## [Exercise instructions]
Search the data below for the word "wrist" and report how many lines contain it, with no added words.

════════════════

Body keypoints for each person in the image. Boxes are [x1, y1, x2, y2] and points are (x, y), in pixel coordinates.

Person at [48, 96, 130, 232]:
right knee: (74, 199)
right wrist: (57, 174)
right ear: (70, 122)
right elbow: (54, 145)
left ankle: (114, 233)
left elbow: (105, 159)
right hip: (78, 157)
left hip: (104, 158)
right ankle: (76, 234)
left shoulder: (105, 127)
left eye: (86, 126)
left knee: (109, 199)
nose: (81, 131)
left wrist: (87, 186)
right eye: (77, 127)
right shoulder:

════════════════

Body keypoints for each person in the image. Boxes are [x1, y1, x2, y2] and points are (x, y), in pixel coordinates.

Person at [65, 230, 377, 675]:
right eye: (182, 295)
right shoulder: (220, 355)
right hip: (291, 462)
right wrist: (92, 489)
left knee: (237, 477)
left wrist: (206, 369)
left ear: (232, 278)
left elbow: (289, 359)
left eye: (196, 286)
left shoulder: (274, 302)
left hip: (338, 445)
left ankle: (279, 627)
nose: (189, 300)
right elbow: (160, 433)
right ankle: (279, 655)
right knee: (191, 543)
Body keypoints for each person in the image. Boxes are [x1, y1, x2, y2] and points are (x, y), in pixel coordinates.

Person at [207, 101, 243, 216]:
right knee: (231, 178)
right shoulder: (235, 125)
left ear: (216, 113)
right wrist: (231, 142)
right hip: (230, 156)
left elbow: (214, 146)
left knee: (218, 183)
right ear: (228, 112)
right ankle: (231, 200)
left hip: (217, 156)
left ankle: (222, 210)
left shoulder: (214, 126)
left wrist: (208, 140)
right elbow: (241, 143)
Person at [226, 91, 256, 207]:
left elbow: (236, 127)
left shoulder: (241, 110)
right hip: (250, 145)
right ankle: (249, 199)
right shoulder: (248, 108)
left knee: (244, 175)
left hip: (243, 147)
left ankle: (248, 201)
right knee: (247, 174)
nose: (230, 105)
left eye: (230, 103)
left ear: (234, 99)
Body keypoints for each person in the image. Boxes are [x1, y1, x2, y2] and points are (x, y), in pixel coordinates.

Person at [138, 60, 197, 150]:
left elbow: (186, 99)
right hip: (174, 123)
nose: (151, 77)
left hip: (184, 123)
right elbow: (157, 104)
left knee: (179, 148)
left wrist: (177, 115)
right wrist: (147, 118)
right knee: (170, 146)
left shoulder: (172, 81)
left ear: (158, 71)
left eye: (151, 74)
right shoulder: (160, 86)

════════════════

## [Response to this exercise]
8